**TEXT BLOCK:**
========================================================================

Government silent as food rots across UK
LABOUR shortages in the horticultural sector have left fruit and vegetables rotting in British fields and forced growers to import European produce to uphold their supply contracts – and the situation will only get worse, warn experts.
Several farmers, wishing to remain nameless, said they had let unharvested crops worth up to £100,000 perish on their land, while spending tens of thousands more importing produce to meet orders.

They blame Government restrictions that have left a shortfall of seasonal migrant labour that has traditionally come from Eastern Europe.
Concordia, a leading organisation that specialises in bringing seasonal workers to Britain under the Seasonal Agricultural Workers Scheme (SAWS) said there were over 4,000 Bulgarians queuing up to come to Britain but that ‘an absurd’ Government policy meant work permits had long run out.
Christine Lumb, executive director of Concordia, said: “Many of our farmers are 20 per cent down on the labour they require and it is getting bleaker by the minute.”
One grower of spring onions confided he only had half the labour required. Another said he had resorted to employing Romanian workers without work permits.
Experts fear the labour shortage will intensify as the fruit and vegetable picking season peaks. One grower said the image of rotting food on British farms showed the Government up as ‘spineless’ in the face of global food shortages.

========================================================================

**DATASET CONTENT:**
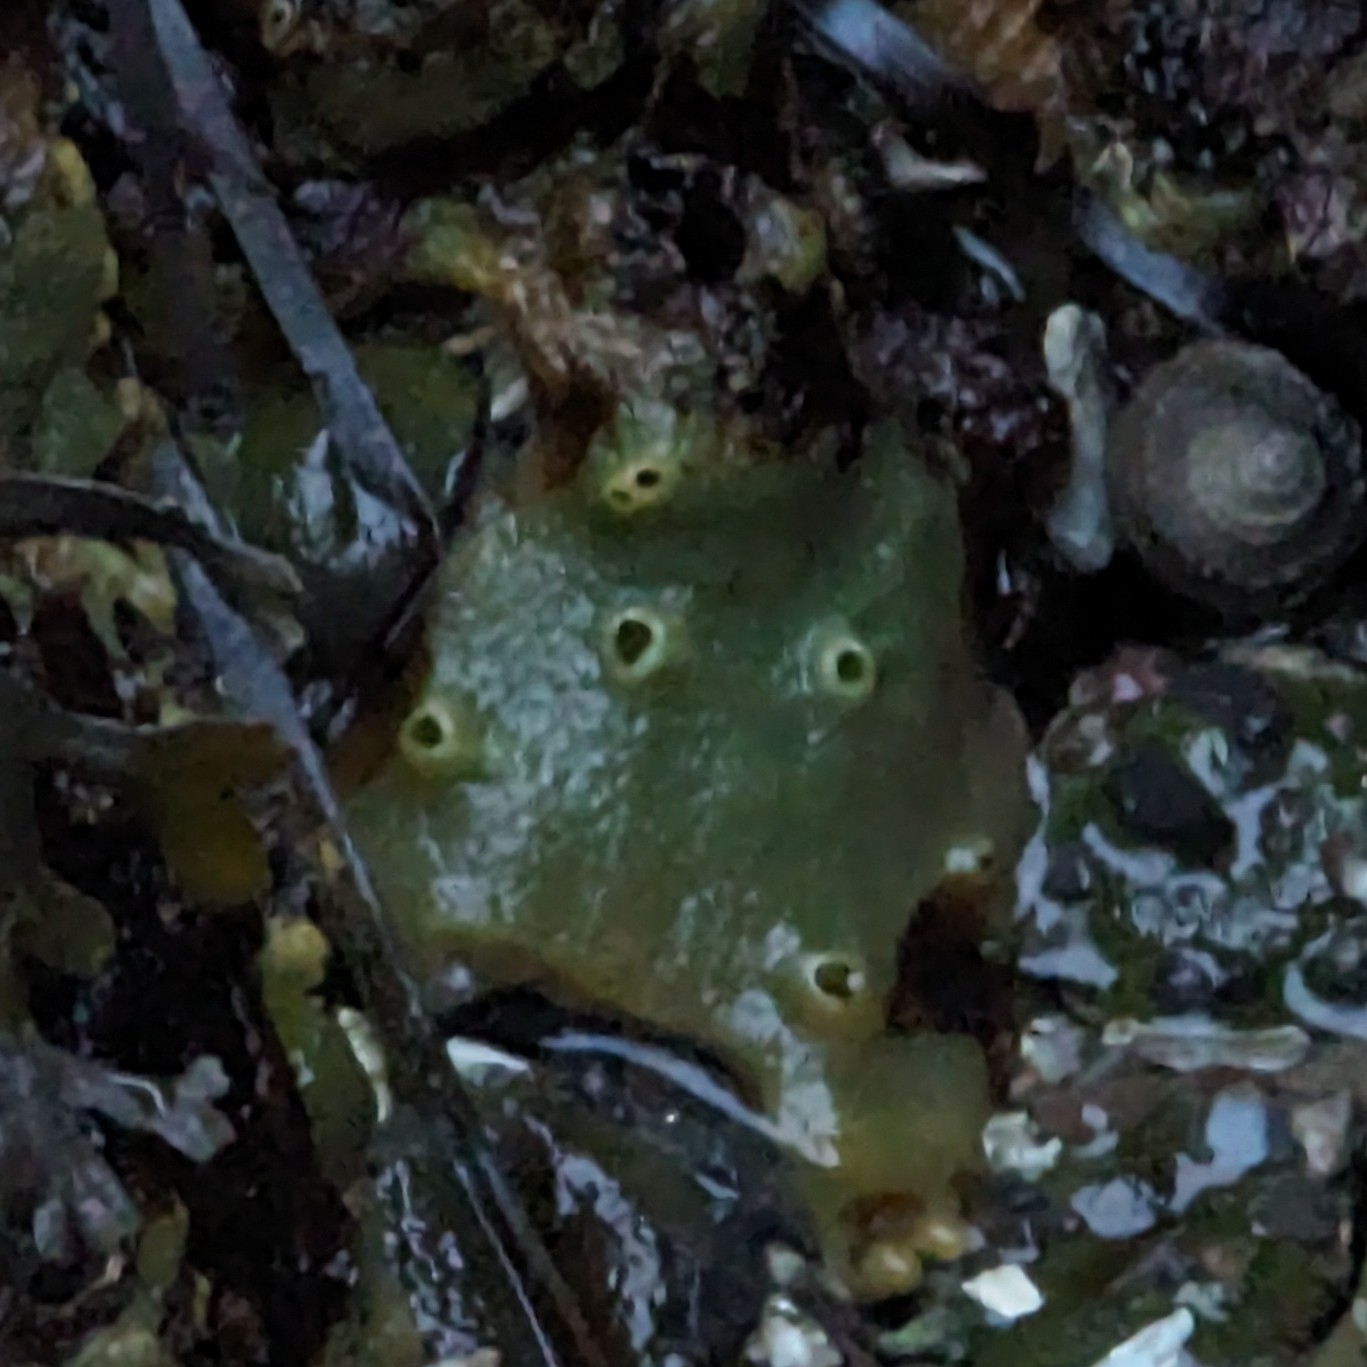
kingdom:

========================================================================

**PROBLEM 1:** Could you revise the UK food article, everything from "Several farmers, wishing" down to "to meet orders.", putting "anonymous" in place of "nameless"?
**PROBLEM 2:**
Using the article on food rotting across the UK, can you answer these?
(a) How many Bulgarians did Concordia say were queuing up to come to Britain?
(b) According to Christine Lumb, by what percentage are many farmers down on the labor they require?
(c) Whom did one grower say he had resorted to employing?
The data is separate material, unrelated to the article.

**TASK RESULT 1:**
Several farmers, wishing to remain anonymous, said they had let unharvested crops worth up to £100,000 perish on their land, while spending tens of thousands more importing produce to meet orders.

**TASK RESULT 2:**
(a) Over 4,000.
(b) 20 per cent.
(c) Romanian workers without work permits.